What the claim actually is
The prosecution’s headline statistical argument was: Lucy Letby was on shift for all of a selected set of 25 “suspicious” events. No other nurse was on shift for all of them. Therefore the probability that this pattern arose by chance, if she were innocent, is vanishingly small; therefore she cannot be innocent.
That argument has the same structure as Sir Roy Meadow’s “1 in 73 million” calculation in the Sally Clark case. It is a probability of the evidence given innocence presented as if it were a probability of innocence given the evidence. That is the prosecutor’s fallacy.
Step 1: the selection effect
The 25 events were selected as “suspicious” in part because Letby was on shift. Events where she was not on shift — including collapses and deaths outside the indictment — were not included in the chart. When you select the events partly on the feature you are about to use as evidence, you construct a perfect match between evidence and feature by construction.
Prof. Richard Gill has called this the Texas sharpshooter problem: painting the target around the bullet hole. See our analysis of the de Berk parallel and the Sally Clark parallel for why the English and Dutch statistical communities have both previously corrected this same error in previous cases.
Step 2: the base rate of shift attendance
Lucy Letby worked a lot of shifts. She was a young nurse without childcare constraints and she routinely worked unsociable shifts, night shifts, and weekends — the shifts other nurses were more likely to avoid. Over a two-year cluster period, that means her attendance at any given shift is not a 1-in-20-nurses event. It is a substantially elevated probability.

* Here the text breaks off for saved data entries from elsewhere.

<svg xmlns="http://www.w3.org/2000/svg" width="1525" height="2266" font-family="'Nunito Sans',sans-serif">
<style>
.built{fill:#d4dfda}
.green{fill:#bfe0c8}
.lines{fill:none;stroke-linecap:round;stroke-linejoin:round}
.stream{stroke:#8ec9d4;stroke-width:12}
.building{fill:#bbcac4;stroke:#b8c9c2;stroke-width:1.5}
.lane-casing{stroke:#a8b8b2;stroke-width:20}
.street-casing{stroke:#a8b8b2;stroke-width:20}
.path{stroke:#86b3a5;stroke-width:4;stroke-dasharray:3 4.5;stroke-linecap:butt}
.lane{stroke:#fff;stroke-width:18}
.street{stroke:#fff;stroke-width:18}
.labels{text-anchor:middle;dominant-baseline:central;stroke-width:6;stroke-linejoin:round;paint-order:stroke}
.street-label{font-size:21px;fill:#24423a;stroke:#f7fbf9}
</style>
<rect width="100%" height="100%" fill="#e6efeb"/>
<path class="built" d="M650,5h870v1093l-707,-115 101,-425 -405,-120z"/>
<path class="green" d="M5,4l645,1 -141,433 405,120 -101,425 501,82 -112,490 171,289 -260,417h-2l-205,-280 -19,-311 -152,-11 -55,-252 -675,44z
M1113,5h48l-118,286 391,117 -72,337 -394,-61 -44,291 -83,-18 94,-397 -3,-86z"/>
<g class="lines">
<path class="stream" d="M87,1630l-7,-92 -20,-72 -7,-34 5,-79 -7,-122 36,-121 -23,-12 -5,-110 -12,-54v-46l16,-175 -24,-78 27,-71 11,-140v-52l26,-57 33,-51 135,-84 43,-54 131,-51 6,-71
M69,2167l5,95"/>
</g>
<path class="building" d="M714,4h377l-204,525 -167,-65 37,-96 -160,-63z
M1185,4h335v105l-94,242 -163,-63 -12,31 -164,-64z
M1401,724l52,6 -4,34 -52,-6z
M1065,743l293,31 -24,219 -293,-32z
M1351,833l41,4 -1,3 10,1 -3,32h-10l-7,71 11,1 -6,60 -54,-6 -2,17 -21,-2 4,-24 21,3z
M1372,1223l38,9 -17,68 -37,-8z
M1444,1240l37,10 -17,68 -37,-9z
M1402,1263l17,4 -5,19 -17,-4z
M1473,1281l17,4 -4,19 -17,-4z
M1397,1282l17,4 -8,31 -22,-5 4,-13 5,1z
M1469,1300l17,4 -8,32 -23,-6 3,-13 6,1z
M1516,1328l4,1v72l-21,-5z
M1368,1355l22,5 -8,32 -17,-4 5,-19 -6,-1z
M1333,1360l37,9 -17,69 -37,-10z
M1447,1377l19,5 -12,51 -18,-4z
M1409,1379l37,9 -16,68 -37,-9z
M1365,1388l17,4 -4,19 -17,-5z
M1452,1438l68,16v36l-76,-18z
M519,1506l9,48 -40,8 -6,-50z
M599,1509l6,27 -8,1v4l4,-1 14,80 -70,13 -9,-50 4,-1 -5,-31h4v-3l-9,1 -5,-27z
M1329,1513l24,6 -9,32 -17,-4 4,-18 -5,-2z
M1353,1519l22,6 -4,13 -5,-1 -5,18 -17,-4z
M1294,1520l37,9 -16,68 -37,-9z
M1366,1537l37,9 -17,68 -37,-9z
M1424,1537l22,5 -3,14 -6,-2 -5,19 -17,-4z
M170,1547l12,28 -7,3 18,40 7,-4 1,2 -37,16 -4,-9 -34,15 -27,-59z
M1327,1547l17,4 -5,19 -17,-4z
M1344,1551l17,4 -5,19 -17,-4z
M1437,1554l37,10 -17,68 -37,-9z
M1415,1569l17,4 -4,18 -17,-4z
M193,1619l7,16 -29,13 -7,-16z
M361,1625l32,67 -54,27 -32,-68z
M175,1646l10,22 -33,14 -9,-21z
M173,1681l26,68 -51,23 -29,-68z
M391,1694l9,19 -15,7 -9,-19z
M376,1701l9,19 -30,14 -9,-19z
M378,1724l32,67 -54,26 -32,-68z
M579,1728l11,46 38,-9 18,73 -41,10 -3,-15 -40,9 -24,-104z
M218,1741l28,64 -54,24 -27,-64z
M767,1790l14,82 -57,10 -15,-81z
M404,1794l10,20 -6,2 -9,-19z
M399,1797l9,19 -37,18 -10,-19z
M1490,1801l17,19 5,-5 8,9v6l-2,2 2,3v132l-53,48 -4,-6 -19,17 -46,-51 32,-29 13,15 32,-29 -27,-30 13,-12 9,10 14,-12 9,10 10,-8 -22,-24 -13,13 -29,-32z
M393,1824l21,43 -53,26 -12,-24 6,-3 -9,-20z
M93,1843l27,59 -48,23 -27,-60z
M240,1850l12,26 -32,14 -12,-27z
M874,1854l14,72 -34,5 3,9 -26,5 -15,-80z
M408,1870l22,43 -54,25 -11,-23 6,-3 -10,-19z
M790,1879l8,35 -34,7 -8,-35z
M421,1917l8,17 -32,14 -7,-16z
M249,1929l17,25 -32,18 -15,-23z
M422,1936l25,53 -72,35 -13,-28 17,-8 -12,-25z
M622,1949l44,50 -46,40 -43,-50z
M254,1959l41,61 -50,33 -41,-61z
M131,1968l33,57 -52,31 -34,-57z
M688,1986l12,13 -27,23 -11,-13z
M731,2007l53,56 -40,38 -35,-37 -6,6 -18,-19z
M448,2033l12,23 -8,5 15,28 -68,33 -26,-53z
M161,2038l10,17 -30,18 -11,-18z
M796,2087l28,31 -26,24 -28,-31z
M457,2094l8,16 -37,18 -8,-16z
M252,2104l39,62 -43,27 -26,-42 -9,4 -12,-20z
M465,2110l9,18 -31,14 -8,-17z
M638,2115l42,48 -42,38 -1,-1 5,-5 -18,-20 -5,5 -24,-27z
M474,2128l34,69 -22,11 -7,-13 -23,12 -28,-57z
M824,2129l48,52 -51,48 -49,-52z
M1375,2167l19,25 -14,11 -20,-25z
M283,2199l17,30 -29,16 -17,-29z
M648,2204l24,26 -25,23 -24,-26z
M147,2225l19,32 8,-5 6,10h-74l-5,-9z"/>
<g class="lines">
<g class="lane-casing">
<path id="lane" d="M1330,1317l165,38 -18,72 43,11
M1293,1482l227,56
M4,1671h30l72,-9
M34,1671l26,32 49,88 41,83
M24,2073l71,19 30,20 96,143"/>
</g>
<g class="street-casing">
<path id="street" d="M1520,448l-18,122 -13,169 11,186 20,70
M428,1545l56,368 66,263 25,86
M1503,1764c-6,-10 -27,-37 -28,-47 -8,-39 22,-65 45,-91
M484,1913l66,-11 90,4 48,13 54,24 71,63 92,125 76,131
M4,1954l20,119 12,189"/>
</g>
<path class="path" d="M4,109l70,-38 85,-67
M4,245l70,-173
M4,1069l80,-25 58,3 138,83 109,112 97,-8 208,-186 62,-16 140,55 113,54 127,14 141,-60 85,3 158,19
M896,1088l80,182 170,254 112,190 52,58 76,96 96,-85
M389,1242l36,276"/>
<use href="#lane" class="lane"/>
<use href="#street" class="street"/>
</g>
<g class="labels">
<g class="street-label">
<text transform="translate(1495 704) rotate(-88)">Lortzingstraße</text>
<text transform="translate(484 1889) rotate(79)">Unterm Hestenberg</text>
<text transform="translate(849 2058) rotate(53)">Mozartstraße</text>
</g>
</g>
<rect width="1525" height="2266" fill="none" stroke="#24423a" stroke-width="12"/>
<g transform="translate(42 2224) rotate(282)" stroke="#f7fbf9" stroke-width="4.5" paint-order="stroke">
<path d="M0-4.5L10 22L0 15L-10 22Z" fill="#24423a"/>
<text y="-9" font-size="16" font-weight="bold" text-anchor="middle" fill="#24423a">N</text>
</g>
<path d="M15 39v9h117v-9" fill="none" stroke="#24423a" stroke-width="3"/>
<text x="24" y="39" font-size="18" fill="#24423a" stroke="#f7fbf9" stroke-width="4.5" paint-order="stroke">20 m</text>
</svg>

The specific calculation has been done publicly by Prof. Gill and by the triedbystats.com team. The headline result is that a nurse in Letby’s shift pattern has a non-trivial probability of being on shift for any given event on the unit, and that probability compounds across multiple events into a near-certainty that at least one nurse will have been on shift for all of them — even if no wrongdoing is occurring.
Step 3: the compounding
If there are 20 nurses on the unit, and each has a moderate probability of being on a given shift, then the probability that there exists some nurse who was on shift for all of 25 selected events is not 1 in (20 to the 25th power). It is actually close to 1, because with 20 nurses each working many shifts, some nurse will be on most shifts more frequently than others, and the “most-shift” nurse will dominate any retrospectively selected subset.
The triedbystats.com visual simulation lets the reader work through this with different input assumptions. The result is robust: under reasonable assumptions about shift attendance distribution, the prosecution’s chart looks inevitable rather than improbable.
Step 4: what happens when collapses outside the chart are included
When collapses and deaths during the cluster period which were not included in the prosecution chart are plotted alongside the ones that were, the pattern becomes much less exclusive to Letby. Other nurses show full or near-full rows of shift-overlap with various subsets. The chart’s “Letby only” feature was an artefact of the subset that was charted, not a property of the cluster period as a whole.
Step 5: conditional on an outbreak and systems failure
A NICU cluster caused by a combination of superbug outbreak, staffing shortages and infrastructure failures will produce a cluster of deterioration events clustered in time. Whoever works the most shifts during that time window will end up plotted against the most events — mechanically, with no wrongdoing, just as a function of who was on shift when the unit was under most strain.
The Datix record (see our deep-dive) and the Guardian investigation (see our summary) together establish that the unit was under that kind of strain during exactly the period the prosecution chart covers. The chart’s apparent improbability is not improbable at all, once that baseline is in.
Putting it together
The “she was there at every collapse” claim, properly analysed, is:
- Based on a selection effect (which events are in the chart) that makes the match between nurse and events automatic.
- Calculated using an implicit independence assumption that is wrong (collapses on a unit in outbreak are not independent events).
- Compared against a uniform-nurse-attendance model that is wrong (shift attendance is skewed; heavy-shift nurses are over-represented in any selection).
- Presented without a qualified statistician to identify the errors.
Every one of these errors was, in the Royal Statistical Society’s post-Sally-Clark guidance, explicitly flagged as the kind of argument not to be put to a jury. The fact that it was nevertheless put to this jury is, in itself, a CCRC question.